◆ **To-do item**:
Copy only what lies from the line containing "How do regulations work in my state?" through the line containing "kind agentic puzzle" in the entries below, keeping both end lines exact and dropping every picture.

◆ **Source material**:
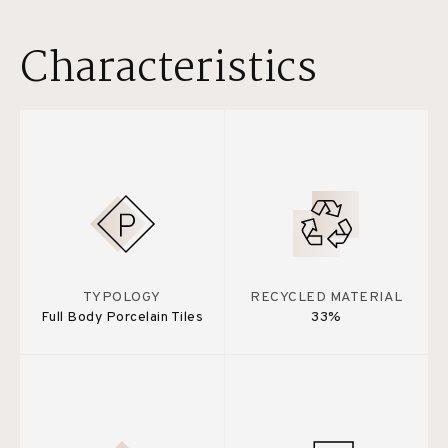
Characteristics
TYPOLOGY
RECYCLED MATERIAL
Full Body Porcelain Tiles
33%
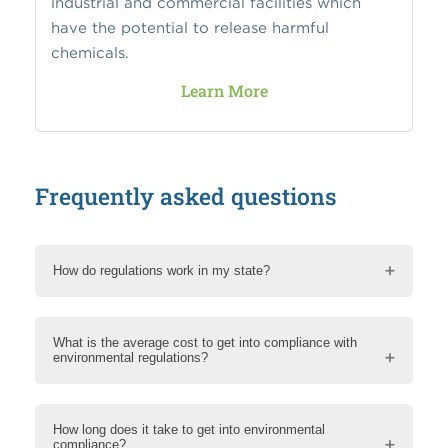
industrial and commercial facilities which
have the potential to release harmful
chemicals.
Learn More
Frequently asked questions
How do regulations work in my state?
What is the average cost to get into compliance with
environmental regulations?
How long does it take to get into environmental
compliance?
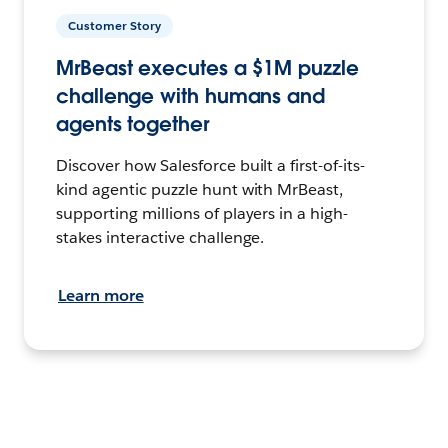
Customer Story
MrBeast executes a $1M puzzle
challenge with humans and
agents together
Discover how Salesforce built a first-of-its-
kind agentic puzzle hunt with MrBeast,
supporting millions of players in a high-
stakes interactive challenge.
Learn more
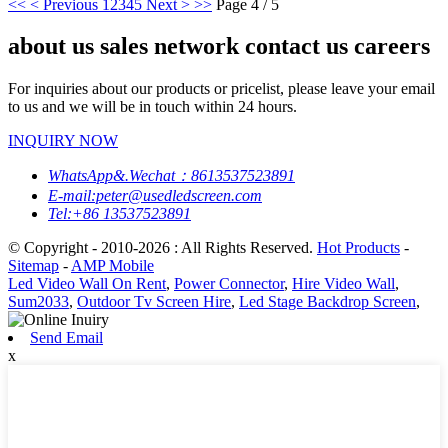
<<
< Previous
1
2
3
4
5
Next >
>>
Page 4 / 5
about us sales network contact us careers
For inquiries about our products or pricelist, please leave your email
to us and we will be in touch within 24 hours.
INQUIRY NOW
WhatsApp&.Wechat：8613537523891
E-mail:peter@usedledscreen.com
Tel:+86 13537523891
© Copyright - 2010-2026 : All Rights Reserved.
Hot Products
-
Sitemap
-
AMP Mobile
Led Video Wall On Rent
,
Power Connector
,
Hire Video Wall
,
Sum2033
,
Outdoor Tv Screen Hire
,
Led Stage Backdrop Screen
,
Send Email
x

◆ **Task response**:
How do regulations work in my state?
What is the average cost to get into compliance with
environmental regulations?
How long does it take to get into environmental
compliance?
Customer Story
MrBeast executes a $1M puzzle
challenge with humans and
agents together
Discover how Salesforce built a first-of-its-
kind agentic puzzle hunt with MrBeast,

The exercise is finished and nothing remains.